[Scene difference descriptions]
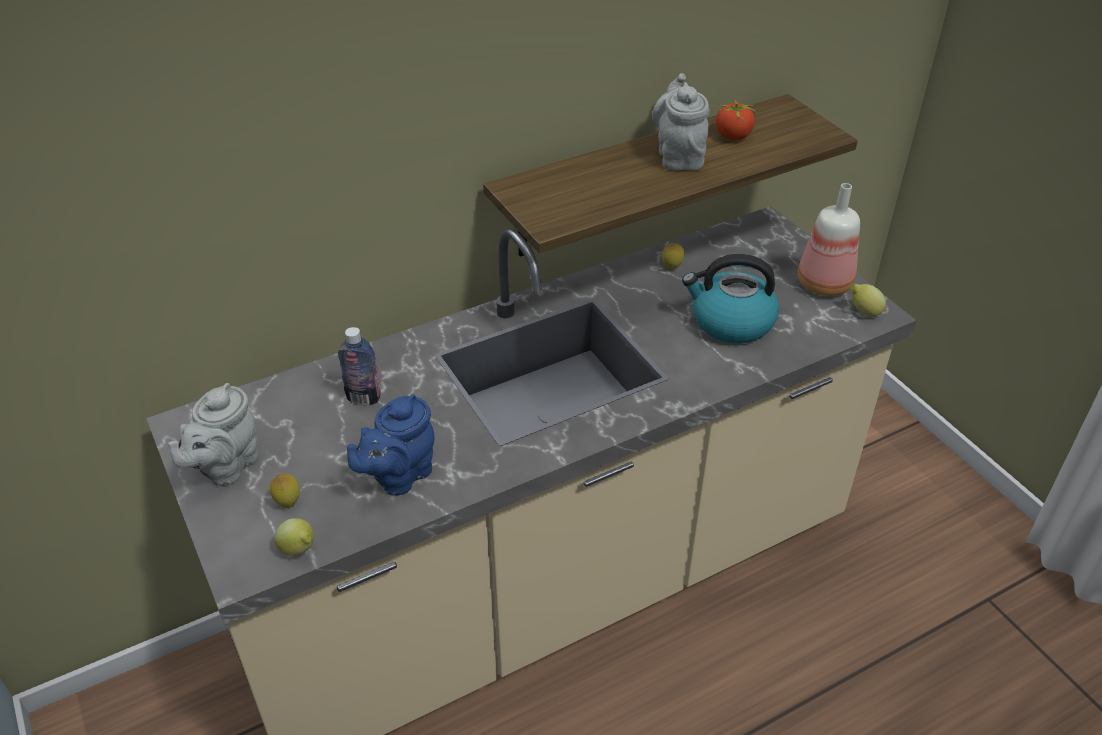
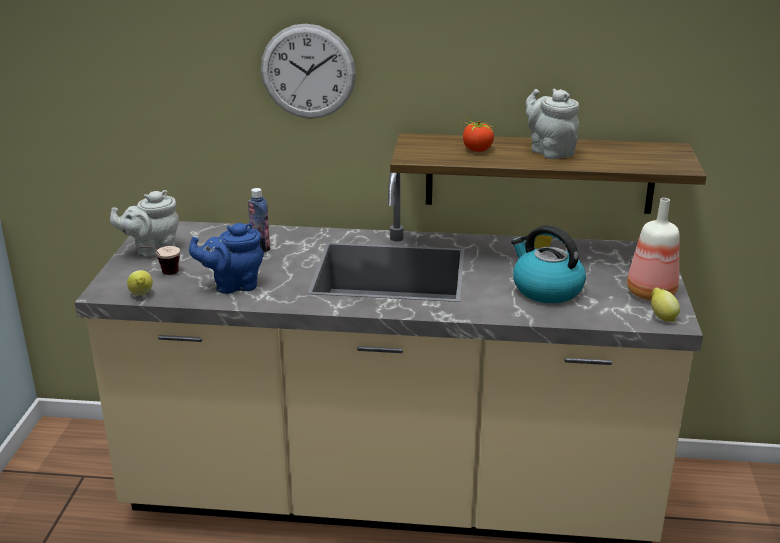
camera: 35 degrees right, 15 degrees down
(288, 503) = (162, 275): lemon -> cup
(358, 142) = (308, 71): none -> wall clock
(679, 156) = (549, 151): grey teapot -> grey teapot turned 60 degrees counterclockwise
(732, 136) = (606, 152): tomato -> tomato (477, 150)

- WHAT THE TASK REQUIRES -
From the line containing "(288, 503) = (162, 275): lemon -> cup" down to the last line of the records, transcribe every line exactly and add nothing else.

- RESULT FOR THIS TASK -
(288, 503) = (162, 275): lemon -> cup
(358, 142) = (308, 71): none -> wall clock
(679, 156) = (549, 151): grey teapot -> grey teapot turned 60 degrees counterclockwise
(732, 136) = (606, 152): tomato -> tomato (477, 150)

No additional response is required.